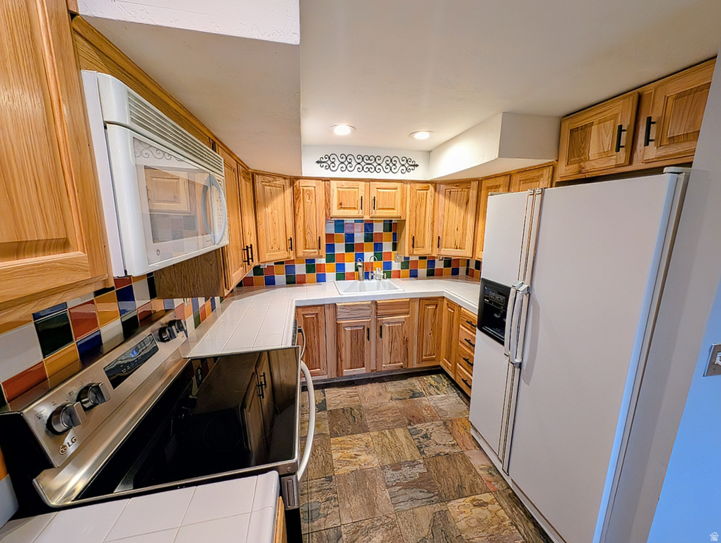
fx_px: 250
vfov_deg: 94.6
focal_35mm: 12
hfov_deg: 110.5
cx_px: 360
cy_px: 272
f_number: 1.95
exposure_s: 1/60
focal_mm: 2.23
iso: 150
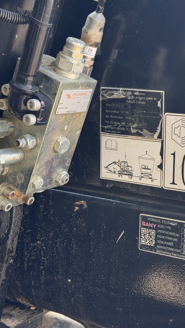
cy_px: 164
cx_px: 156
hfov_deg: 17.0
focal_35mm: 70
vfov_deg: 30.2
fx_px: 611
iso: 64
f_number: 1.78
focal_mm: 6.76
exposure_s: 1/264
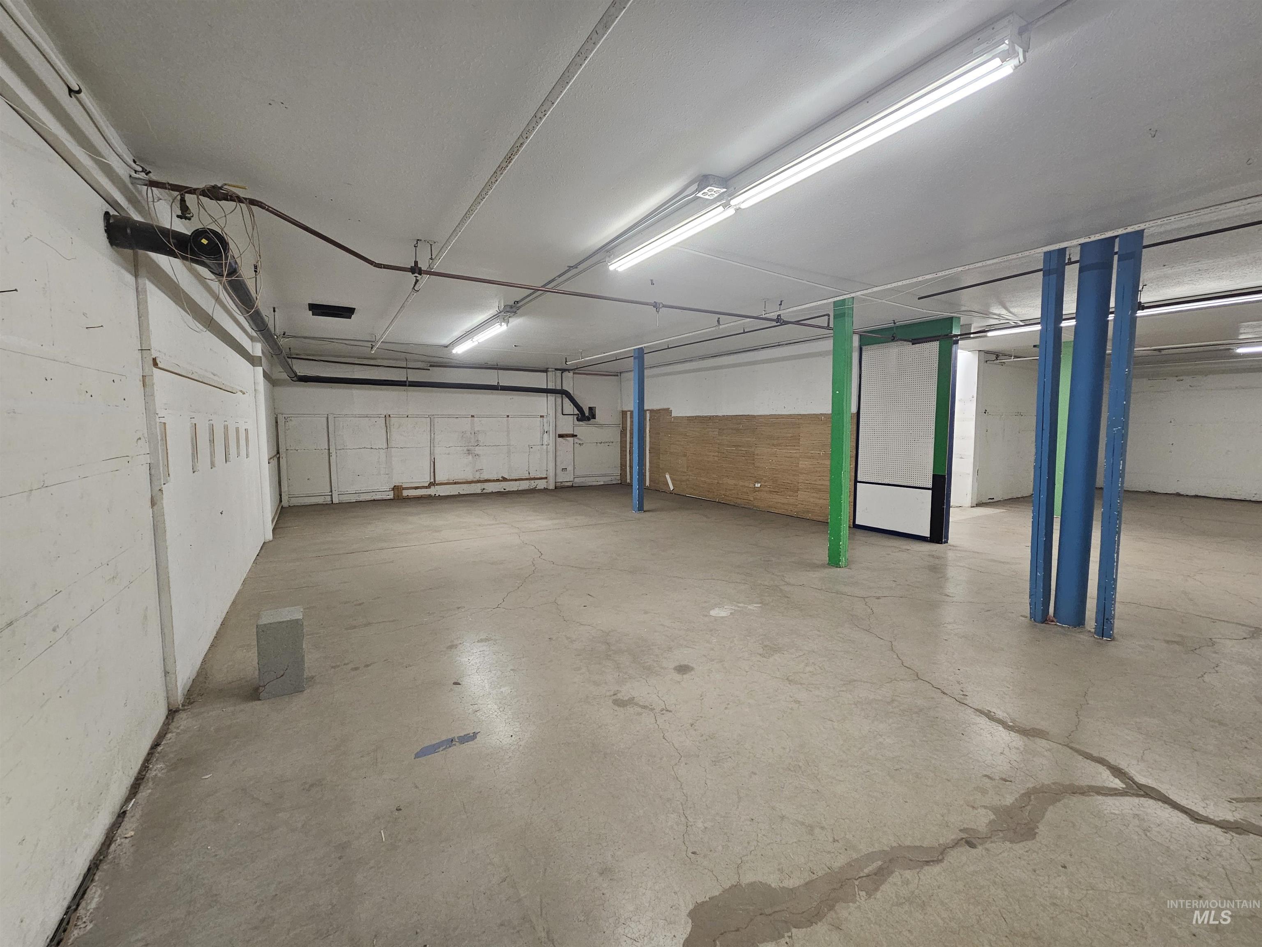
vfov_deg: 89.9
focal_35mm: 13
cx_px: 631
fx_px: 474
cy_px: 474
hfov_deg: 106.2
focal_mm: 2.2
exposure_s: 1/60
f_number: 2.2
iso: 200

----------

To-do item: Please print all the data above word for word. Pictures should not appear in the copy.

Exercise answer:
fx_px: 250
vfov_deg: 94.6
focal_35mm: 12
hfov_deg: 110.5
cx_px: 360
cy_px: 272
f_number: 1.95
exposure_s: 1/60
focal_mm: 2.23
iso: 150
cy_px: 164
cx_px: 156
hfov_deg: 17.0
focal_35mm: 70
vfov_deg: 30.2
fx_px: 611
iso: 64
f_number: 1.78
focal_mm: 6.76
exposure_s: 1/264
vfov_deg: 89.9
focal_35mm: 13
cx_px: 631
fx_px: 474
cy_px: 474
hfov_deg: 106.2
focal_mm: 2.2
exposure_s: 1/60
f_number: 2.2
iso: 200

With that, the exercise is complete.